Mechanism Of Action Of Cocaine Psychology Essay

Cocaine dependence treatment faces a number of problems, both connected with the variety of factors involved in the development of cocaine dependence, and with the often concomitant presence of other disorders like depression or multiple uses of psychoactive substances like other stimulants, alcohol, or opioids so that it becomes difficult to discern what effect is to attribute purely to cocaine addiction, as opposed to other substances or other disorders. This paper is intended to review the current knowledge on the neurobiological mechanisms that lead to cocaine dependence and the pharmacological treatments used to sustain abstinence and prevent relapse.

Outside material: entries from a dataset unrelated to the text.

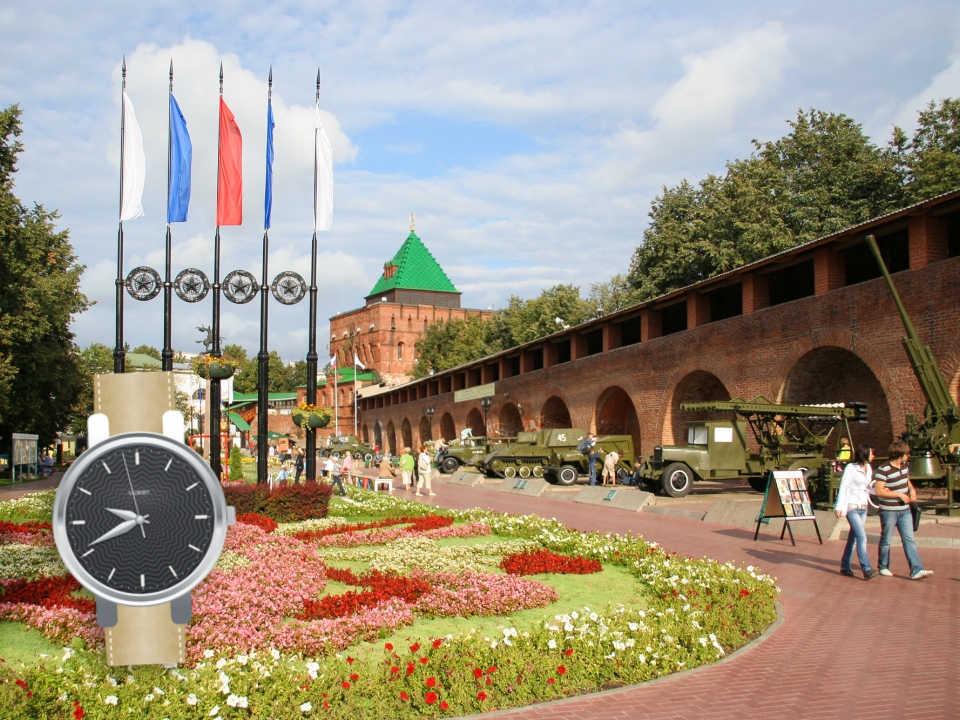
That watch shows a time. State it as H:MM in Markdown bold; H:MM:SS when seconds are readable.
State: **9:40:58**
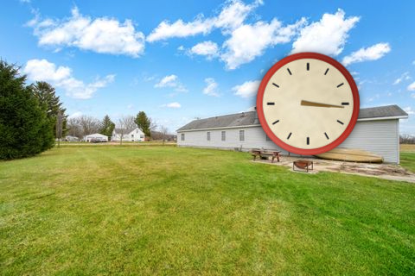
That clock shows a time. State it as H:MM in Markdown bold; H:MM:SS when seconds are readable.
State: **3:16**
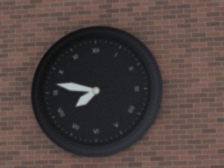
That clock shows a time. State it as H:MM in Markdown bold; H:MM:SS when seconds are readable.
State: **7:47**
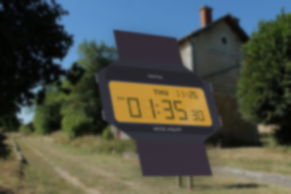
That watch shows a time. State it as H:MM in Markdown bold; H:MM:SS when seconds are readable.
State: **1:35**
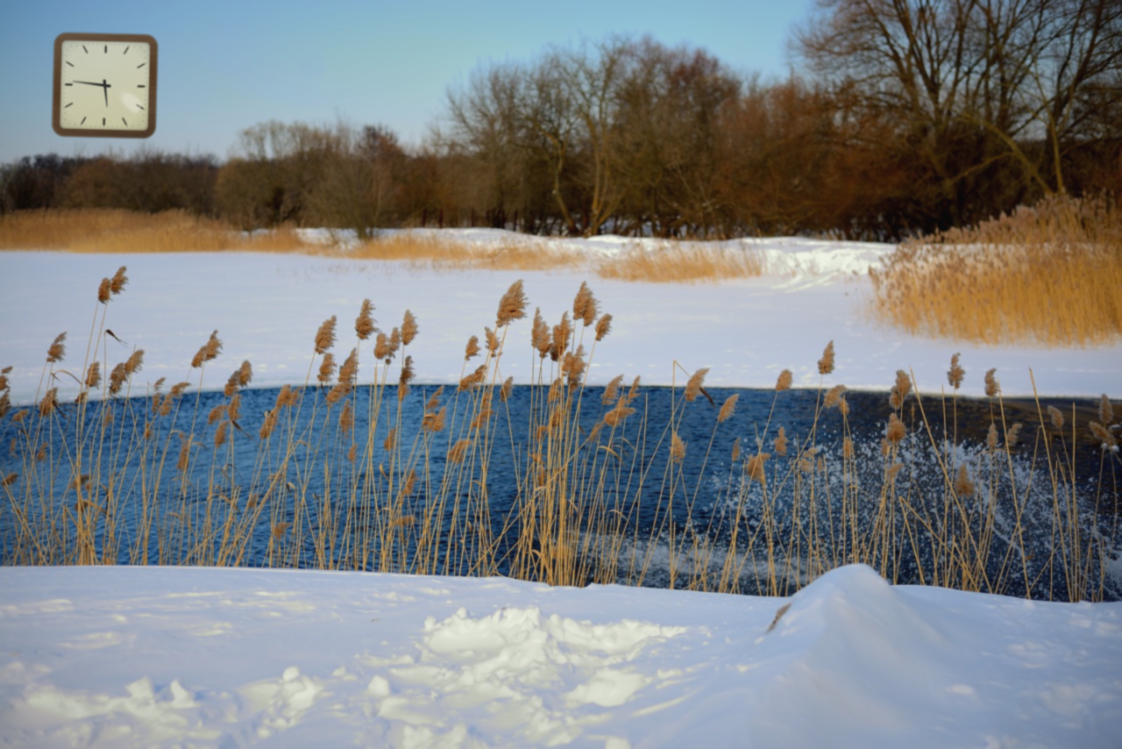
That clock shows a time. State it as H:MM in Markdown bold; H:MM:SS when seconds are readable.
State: **5:46**
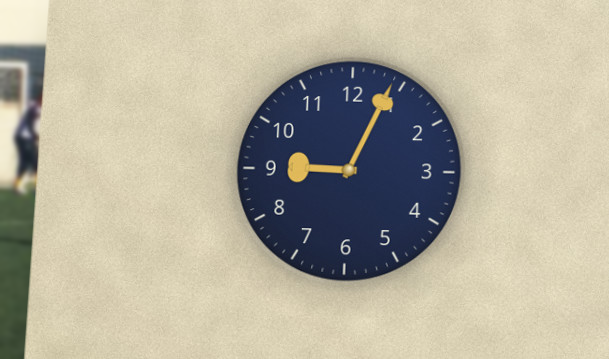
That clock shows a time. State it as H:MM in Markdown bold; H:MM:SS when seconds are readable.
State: **9:04**
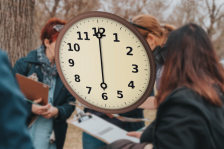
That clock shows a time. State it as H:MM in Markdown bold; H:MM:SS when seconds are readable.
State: **6:00**
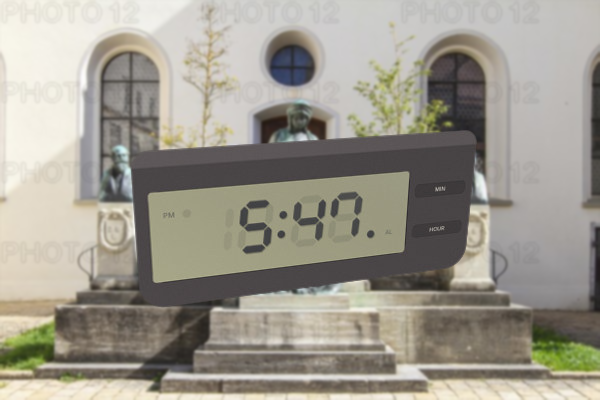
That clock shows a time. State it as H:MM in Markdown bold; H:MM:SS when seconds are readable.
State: **5:47**
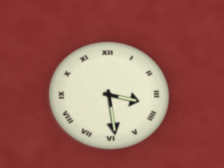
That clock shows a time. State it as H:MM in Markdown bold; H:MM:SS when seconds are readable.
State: **3:29**
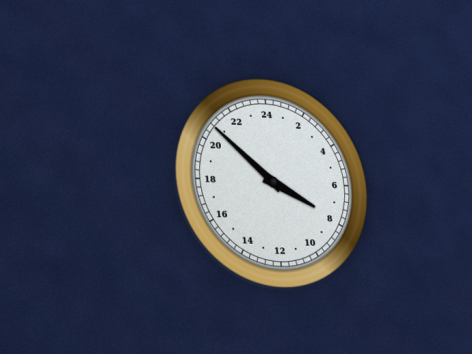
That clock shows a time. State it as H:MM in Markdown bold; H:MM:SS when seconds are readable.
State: **7:52**
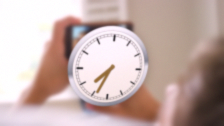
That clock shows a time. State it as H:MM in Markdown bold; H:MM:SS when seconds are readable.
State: **7:34**
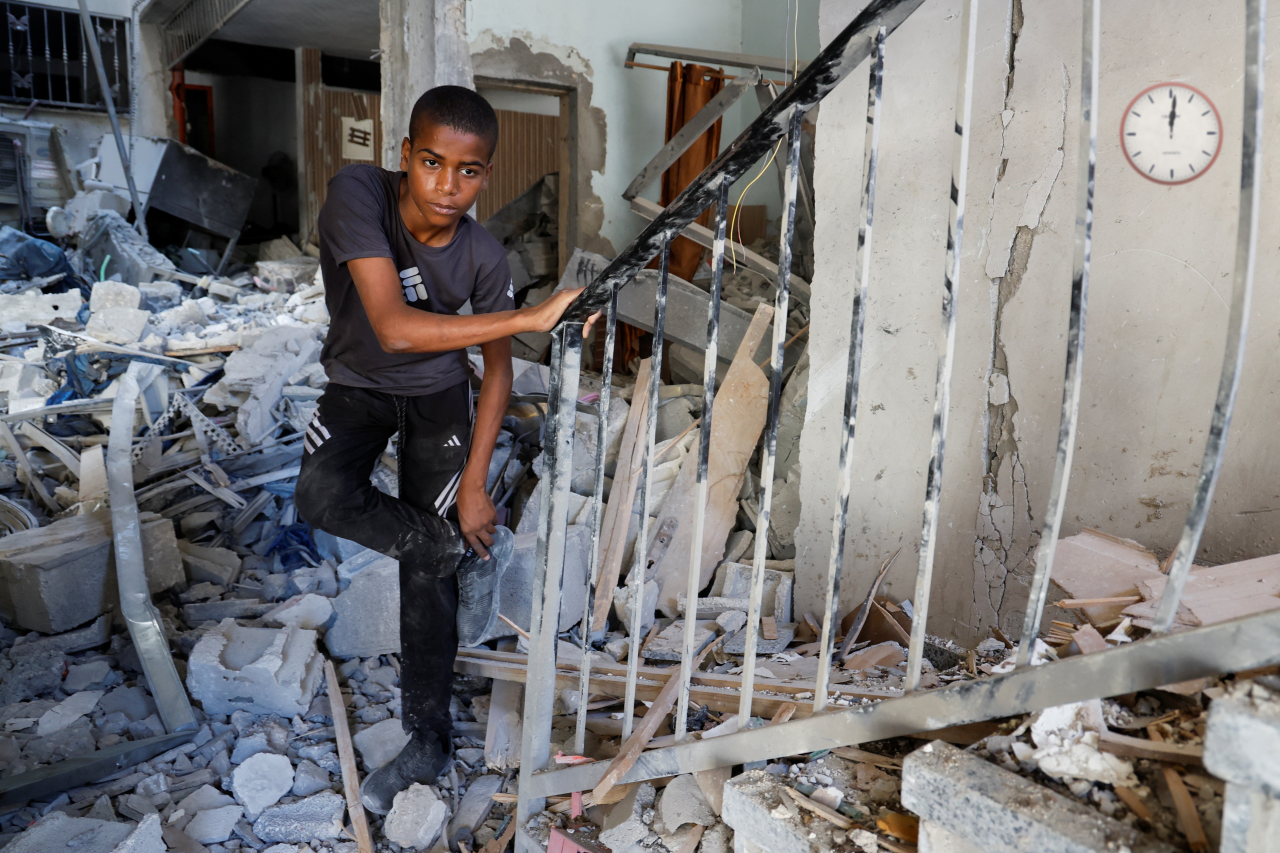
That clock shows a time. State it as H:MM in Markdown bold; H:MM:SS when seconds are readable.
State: **12:01**
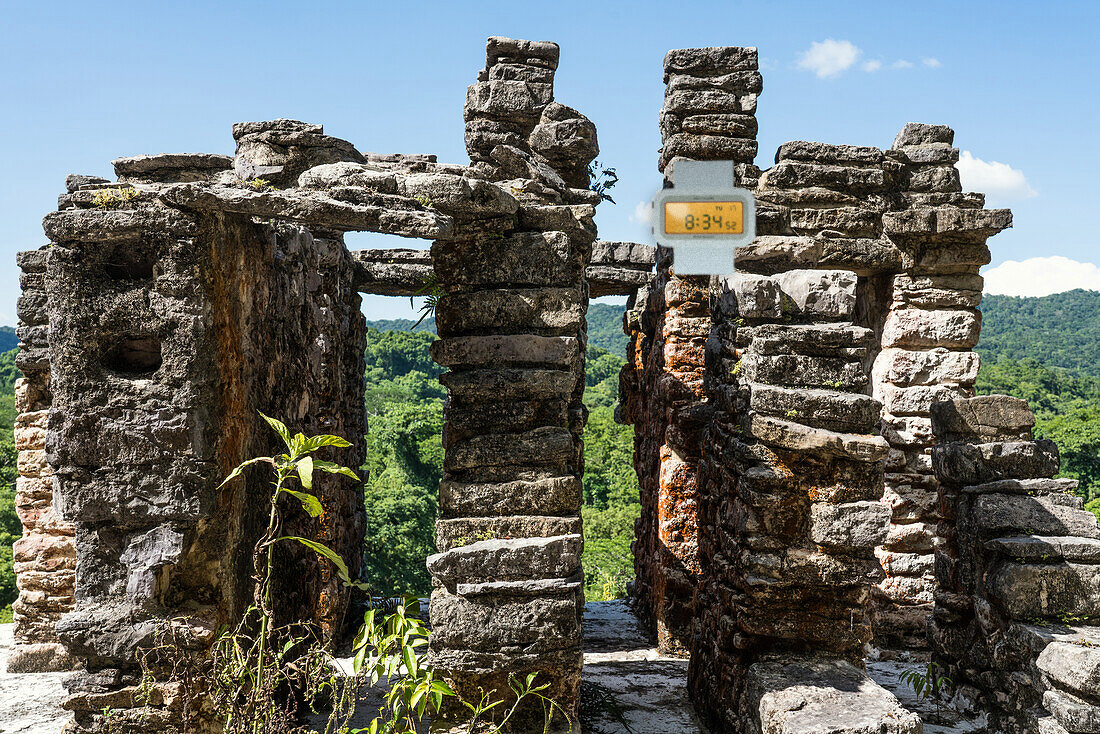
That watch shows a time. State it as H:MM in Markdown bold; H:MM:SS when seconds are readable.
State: **8:34**
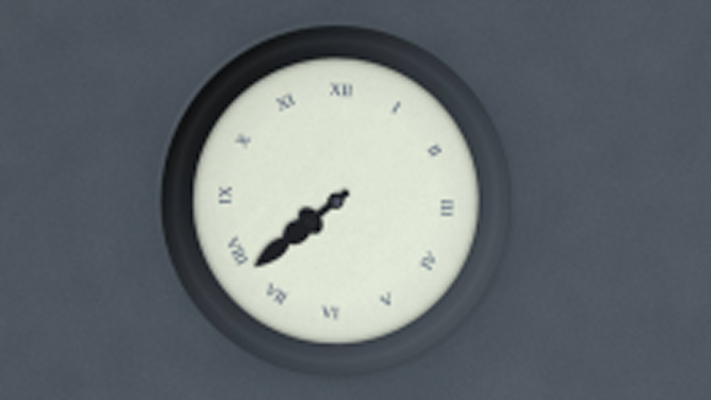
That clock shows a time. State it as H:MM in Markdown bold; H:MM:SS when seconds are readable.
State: **7:38**
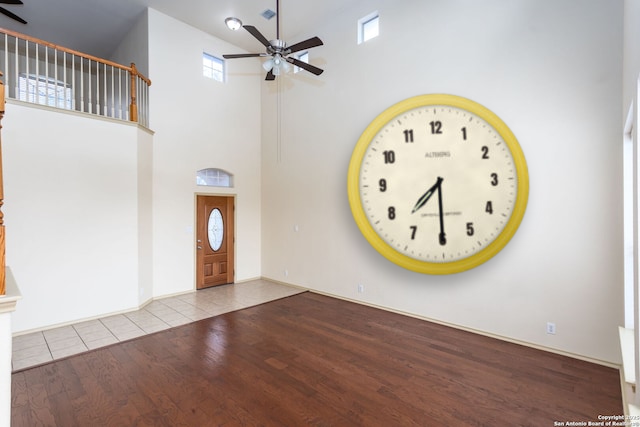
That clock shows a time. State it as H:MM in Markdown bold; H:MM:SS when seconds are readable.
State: **7:30**
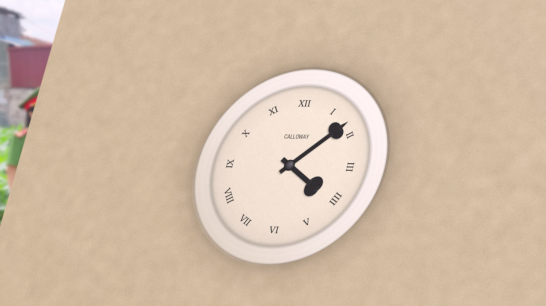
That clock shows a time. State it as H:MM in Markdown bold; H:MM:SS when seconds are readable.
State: **4:08**
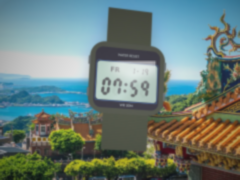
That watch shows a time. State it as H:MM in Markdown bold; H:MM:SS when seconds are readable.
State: **7:59**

Mechanism of action of cocaine

Cocaine is a stimulant substance derived from the leaves of the coca plant, original of South America. The processing of the coca leaves gives a white powder, which is the form of the drug that is typically used by snorting: the substance is rapidly absorbed by the mucosa of the nose. Another method of use of cocaine is the crack, a further processing of cocaine that comes in blocks similar to small rocks and is either smoked or injected. Crack is a more potent substance than cocaine and, when smoked or injected, it reaches the brain very quickly. The effect of a single dose of cocaine is of intense euphoria and the user feels confident and alert. It can also produce hypersexuality, hypervigilance and psychomotor agitation (Kosten, 2002). Cocaine has a quick but short action: the effects may start after 8 minutes (although this may vary, depending on the way of assumption) and lasts around 20-30 minutes (Davey, 2008). Such an intense, pleasant and short effect usually leaves the user an immediate longing for more.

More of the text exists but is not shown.